1025 F Street, N.W., Suite 800, Washington, DC 20004
Alim Seytoff is the Director of Radio Free Asia’s Uyghur Service. Mr. Seytoff has a master’s degree in Public Policy from the Robertson School of Government at Regent University. He has testified several times before the U.S. Congress and has briefed both White House and State Department officials on China’s human rights violations of the Uyghur people. He received his Juris Doctor degree from Regent University School of Law in 2006, and is a licensed attorney.
Bahram Sintash is UHRP’s research partner for the report. Sintash earned a degree in art and design, and studied media and journalism. He has published research on Uyghur architectural history. In 2018, he founded the Uyghurism.com website, devoted to preserving Uyghur culture for the next generation, including archives of the popular Uyghur cultural journal, Xinjiang Civilization. His father, the distinguished scholar, Qurban Mamut, formerly editor-in-chief of the magazine, has been detained in a Chinese internment camp since 2017.

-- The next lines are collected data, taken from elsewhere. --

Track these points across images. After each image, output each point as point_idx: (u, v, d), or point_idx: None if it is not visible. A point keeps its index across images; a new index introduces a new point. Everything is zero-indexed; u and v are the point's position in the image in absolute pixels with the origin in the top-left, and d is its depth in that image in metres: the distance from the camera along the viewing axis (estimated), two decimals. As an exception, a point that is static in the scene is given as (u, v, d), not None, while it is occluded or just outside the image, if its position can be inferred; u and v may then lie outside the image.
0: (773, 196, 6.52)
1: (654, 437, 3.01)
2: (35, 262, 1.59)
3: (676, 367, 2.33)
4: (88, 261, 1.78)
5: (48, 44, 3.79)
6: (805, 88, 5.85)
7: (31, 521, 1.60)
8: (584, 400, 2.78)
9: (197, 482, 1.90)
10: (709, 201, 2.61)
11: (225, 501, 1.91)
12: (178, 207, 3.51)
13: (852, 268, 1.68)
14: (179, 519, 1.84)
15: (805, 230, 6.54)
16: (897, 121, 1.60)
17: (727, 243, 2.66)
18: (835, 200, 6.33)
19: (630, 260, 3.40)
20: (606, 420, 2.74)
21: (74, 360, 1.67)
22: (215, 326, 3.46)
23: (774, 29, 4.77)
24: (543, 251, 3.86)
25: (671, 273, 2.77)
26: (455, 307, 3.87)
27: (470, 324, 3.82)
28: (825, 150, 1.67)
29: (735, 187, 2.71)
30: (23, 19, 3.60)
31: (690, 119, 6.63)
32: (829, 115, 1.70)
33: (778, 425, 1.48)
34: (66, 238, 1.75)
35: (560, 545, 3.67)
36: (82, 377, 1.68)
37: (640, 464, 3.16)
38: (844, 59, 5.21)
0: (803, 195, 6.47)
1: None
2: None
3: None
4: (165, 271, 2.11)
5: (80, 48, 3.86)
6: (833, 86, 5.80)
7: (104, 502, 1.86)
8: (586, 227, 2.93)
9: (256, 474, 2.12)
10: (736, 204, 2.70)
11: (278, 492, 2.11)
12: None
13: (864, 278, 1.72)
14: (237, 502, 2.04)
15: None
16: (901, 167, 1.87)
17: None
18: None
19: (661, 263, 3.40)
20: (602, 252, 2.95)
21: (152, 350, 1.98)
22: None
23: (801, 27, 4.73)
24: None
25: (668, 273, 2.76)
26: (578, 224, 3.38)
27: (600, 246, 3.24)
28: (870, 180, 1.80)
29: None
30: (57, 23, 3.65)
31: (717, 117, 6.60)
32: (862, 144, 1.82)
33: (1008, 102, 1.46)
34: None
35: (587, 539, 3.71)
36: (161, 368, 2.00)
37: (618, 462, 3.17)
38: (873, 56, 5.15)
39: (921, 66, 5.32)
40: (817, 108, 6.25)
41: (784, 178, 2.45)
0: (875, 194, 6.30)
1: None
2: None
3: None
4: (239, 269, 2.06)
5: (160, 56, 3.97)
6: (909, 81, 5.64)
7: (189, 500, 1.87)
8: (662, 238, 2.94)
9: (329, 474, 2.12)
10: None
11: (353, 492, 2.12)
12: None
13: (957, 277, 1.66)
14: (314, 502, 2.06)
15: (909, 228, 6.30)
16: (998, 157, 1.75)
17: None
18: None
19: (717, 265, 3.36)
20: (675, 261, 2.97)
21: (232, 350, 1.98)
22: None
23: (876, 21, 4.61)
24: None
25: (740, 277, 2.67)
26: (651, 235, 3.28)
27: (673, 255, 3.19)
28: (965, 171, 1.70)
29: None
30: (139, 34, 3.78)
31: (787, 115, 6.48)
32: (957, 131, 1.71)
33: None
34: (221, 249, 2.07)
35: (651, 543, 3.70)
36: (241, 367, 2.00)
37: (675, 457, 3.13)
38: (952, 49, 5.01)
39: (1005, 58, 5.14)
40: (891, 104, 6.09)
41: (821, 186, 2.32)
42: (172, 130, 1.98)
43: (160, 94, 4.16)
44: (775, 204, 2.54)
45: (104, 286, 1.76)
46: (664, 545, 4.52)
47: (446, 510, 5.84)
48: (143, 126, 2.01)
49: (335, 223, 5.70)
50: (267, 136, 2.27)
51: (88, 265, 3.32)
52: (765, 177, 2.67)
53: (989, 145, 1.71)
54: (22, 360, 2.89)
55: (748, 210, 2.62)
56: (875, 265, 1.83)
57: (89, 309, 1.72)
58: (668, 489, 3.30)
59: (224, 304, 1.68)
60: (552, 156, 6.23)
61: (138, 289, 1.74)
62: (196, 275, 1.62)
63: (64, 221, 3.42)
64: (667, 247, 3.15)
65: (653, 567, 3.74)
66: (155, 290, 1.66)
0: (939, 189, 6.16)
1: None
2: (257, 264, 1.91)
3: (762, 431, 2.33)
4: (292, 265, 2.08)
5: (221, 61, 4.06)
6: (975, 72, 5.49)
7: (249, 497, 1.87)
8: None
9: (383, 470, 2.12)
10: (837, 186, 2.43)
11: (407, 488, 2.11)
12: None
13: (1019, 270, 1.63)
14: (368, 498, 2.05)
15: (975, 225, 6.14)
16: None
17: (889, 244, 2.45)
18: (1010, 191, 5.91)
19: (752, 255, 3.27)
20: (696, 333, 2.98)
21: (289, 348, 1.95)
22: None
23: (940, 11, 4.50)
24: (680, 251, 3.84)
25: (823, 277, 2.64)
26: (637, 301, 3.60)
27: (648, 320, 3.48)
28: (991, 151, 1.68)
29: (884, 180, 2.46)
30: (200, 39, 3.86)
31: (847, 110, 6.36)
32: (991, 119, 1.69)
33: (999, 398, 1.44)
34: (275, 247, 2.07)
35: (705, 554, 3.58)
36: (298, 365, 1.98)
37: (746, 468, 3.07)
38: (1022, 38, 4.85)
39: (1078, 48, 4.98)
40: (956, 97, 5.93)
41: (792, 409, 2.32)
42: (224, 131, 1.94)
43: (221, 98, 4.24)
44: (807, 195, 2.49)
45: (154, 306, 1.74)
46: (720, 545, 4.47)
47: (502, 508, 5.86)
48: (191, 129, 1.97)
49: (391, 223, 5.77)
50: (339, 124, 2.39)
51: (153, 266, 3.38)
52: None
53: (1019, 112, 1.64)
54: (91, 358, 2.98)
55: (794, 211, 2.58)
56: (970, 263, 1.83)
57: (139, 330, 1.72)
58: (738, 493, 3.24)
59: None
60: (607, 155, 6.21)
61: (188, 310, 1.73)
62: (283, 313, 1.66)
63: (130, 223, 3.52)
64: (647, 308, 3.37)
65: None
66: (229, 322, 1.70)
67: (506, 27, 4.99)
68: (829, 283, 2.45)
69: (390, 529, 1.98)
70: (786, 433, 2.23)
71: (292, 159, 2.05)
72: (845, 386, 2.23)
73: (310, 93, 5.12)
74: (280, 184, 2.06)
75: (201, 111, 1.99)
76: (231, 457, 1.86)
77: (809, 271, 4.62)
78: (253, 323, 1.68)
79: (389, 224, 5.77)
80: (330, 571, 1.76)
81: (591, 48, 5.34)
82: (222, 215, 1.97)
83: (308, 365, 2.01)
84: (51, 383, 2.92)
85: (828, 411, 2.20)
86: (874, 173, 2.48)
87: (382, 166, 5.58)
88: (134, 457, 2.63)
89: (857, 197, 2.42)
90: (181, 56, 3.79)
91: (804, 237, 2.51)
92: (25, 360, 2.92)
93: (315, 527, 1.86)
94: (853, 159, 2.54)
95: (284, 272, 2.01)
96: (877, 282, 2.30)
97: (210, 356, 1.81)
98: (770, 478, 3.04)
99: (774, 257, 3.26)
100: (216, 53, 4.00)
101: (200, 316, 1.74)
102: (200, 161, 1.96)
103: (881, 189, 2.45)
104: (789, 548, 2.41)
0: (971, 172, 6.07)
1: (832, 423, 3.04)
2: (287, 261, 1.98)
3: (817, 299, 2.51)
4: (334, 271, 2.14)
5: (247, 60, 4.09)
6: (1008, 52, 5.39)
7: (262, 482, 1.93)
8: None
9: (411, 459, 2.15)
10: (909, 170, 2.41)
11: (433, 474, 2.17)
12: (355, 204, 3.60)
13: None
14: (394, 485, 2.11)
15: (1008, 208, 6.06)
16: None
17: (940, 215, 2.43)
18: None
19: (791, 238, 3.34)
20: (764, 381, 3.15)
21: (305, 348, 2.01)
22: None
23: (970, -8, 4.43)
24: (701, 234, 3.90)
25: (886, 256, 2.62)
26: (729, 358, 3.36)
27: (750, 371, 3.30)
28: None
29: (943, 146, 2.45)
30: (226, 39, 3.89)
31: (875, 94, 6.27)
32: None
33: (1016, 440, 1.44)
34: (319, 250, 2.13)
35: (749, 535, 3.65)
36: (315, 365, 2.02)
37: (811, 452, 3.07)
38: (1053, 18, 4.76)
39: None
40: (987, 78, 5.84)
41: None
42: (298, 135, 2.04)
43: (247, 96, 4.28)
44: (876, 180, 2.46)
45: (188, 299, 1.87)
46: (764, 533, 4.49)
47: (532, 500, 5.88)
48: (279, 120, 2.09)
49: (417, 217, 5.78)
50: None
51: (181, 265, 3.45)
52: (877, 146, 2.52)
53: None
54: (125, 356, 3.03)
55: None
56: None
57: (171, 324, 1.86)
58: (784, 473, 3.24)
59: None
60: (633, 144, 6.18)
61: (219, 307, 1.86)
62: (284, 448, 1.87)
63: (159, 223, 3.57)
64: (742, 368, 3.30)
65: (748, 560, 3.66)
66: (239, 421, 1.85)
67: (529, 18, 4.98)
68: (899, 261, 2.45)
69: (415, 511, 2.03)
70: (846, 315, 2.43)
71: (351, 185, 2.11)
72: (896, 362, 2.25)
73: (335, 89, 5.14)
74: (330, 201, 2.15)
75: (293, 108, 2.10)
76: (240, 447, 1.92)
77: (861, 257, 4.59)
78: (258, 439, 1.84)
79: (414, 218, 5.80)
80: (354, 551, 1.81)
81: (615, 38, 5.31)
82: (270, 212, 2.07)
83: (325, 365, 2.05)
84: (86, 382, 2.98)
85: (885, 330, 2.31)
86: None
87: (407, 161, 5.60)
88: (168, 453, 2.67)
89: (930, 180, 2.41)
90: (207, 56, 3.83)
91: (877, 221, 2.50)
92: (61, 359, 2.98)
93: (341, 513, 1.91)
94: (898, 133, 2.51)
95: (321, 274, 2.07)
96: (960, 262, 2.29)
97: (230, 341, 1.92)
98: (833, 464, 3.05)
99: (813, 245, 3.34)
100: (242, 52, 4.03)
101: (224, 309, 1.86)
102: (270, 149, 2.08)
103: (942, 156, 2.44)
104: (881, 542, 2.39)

Elise Anderson, Ph.D., recently served as a 2019 Liu Xiaobo Fellow at the Congressional-Executive Commission on China. She is a specialist in Uyghur folklore and culture, and the politics of China and Central Asia. Dr. Anderson holds with dual Ph.D. degrees in Central Eurasian Studies and Ethnomusicology from Indiana University-Bloomington. Her research explores the music and other arts of the Uyghurs. She has published extensively on Uyghur culture and identity.

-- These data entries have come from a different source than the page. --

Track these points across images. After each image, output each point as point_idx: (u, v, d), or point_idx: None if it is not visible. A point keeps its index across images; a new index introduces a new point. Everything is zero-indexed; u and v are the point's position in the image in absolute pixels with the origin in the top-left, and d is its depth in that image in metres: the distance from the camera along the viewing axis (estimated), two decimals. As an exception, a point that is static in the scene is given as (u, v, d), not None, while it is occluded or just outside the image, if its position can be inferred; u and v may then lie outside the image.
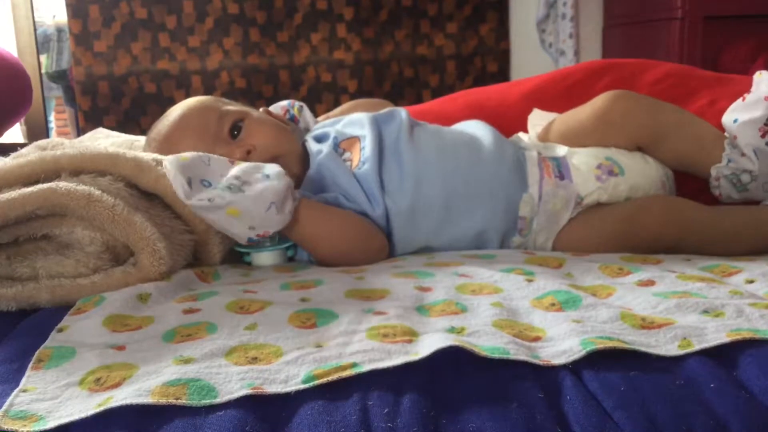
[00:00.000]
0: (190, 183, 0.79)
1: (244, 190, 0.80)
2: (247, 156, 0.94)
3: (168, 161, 0.80)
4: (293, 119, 1.12)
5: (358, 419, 0.50)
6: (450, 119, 1.13)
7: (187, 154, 0.82)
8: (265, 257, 0.89)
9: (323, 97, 2.55)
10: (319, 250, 0.88)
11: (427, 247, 0.94)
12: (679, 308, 0.65)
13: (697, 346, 0.57)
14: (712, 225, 0.91)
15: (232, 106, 0.99)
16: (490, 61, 2.65)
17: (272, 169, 0.84)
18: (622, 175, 0.95)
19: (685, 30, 2.21)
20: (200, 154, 0.83)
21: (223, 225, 0.81)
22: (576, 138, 1.01)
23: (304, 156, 1.00)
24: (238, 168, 0.83)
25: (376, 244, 0.90)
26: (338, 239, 0.88)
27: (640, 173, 0.96)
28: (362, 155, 0.96)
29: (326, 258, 0.88)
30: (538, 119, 1.10)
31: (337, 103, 2.47)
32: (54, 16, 3.58)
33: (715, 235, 0.90)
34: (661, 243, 0.89)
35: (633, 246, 0.89)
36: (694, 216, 0.91)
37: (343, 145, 1.00)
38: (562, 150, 0.99)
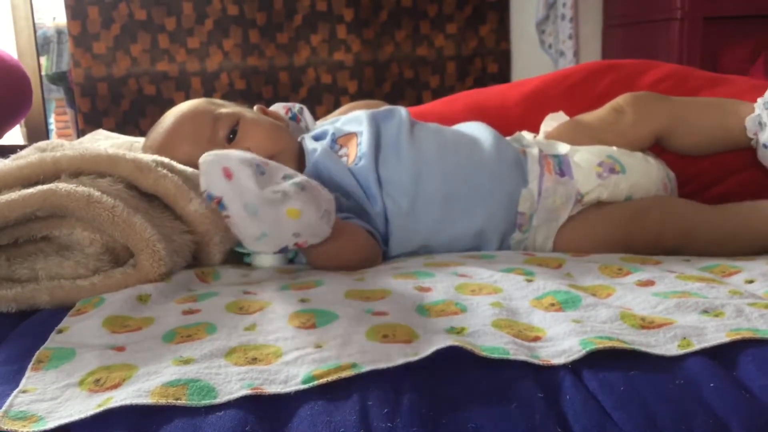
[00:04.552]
0: (258, 172, 0.70)
1: (307, 190, 0.73)
2: None
3: (228, 158, 0.69)
4: (295, 119, 1.12)
5: (357, 419, 0.50)
6: (450, 120, 1.13)
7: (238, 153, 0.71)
8: (266, 259, 0.88)
9: (323, 99, 2.55)
10: (320, 263, 0.85)
11: (426, 246, 0.94)
12: (679, 308, 0.65)
13: (696, 346, 0.57)
14: (712, 225, 0.91)
15: (225, 109, 0.99)
16: (490, 62, 2.65)
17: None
18: (623, 173, 0.95)
19: (684, 31, 2.22)
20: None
21: (268, 227, 0.71)
22: (593, 132, 1.03)
23: (301, 154, 1.00)
24: (296, 174, 0.75)
25: (372, 257, 0.88)
26: (345, 258, 0.84)
27: (642, 173, 0.97)
28: (359, 151, 0.95)
29: (325, 268, 0.85)
30: (551, 121, 1.10)
31: (337, 104, 2.47)
32: (54, 18, 3.58)
33: (716, 235, 0.90)
34: (661, 244, 0.89)
35: (633, 247, 0.89)
36: (694, 217, 0.91)
37: (340, 141, 1.00)
38: (563, 148, 1.00)
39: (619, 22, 2.57)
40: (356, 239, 0.86)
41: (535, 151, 0.98)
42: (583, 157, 0.97)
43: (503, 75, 2.65)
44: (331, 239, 0.78)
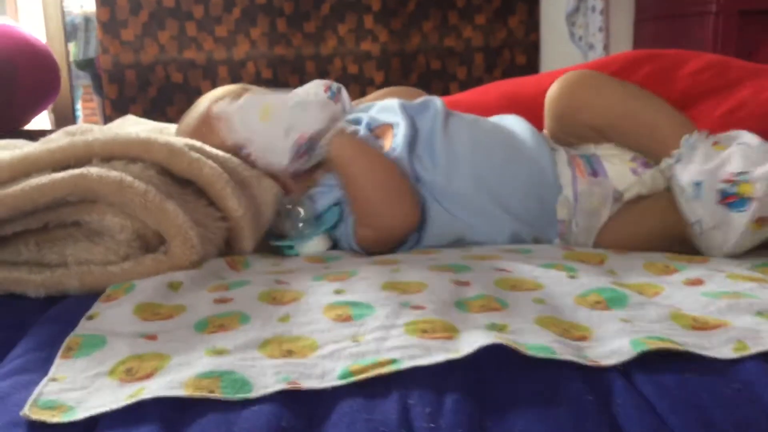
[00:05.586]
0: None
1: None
2: None
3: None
4: (333, 97, 1.10)
5: (398, 418, 0.48)
6: (484, 110, 1.10)
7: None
8: (310, 245, 0.88)
9: (350, 89, 2.52)
10: (353, 187, 0.89)
11: (462, 239, 0.91)
12: (731, 309, 0.62)
13: (752, 349, 0.55)
14: None
15: None
16: (518, 54, 2.61)
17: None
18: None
19: (719, 25, 2.16)
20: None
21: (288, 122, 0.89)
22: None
23: None
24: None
25: (408, 200, 0.88)
26: (373, 180, 0.88)
27: None
28: (394, 143, 0.93)
29: (359, 198, 0.89)
30: None
31: (363, 95, 2.44)
32: (81, 6, 3.60)
33: None
34: None
35: (675, 238, 0.85)
36: None
37: (375, 132, 0.97)
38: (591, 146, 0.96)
39: (651, 15, 2.51)
40: (388, 165, 0.89)
41: (562, 153, 0.94)
42: (614, 152, 0.93)
43: (532, 67, 2.61)
44: (354, 156, 0.89)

Omer Kanat is the Director and co-founder of the UHRP. Mr. Kanat has two decades of experience as a broadcast journalist. From 1999 to 2009 Mr. Kanat was Senior Editor at Radio Free Asia’s Uyghur Service. He also served as Senior Editor at Radio Free Europe/Radio Liberty’s Tajik Service. He has served as Vice President of the World Uyghur Congress since 2006 and Chairman of the WUC Executive Committee since 2017. He has extensive experience briefing government officials and human rights organizations on the Uyghur crisis and speaking at high-level events focused on human rights and religious freedom. He holds a B.A. in History from Istanbul University’s Faculty of Science and Literature, with a focus on political history.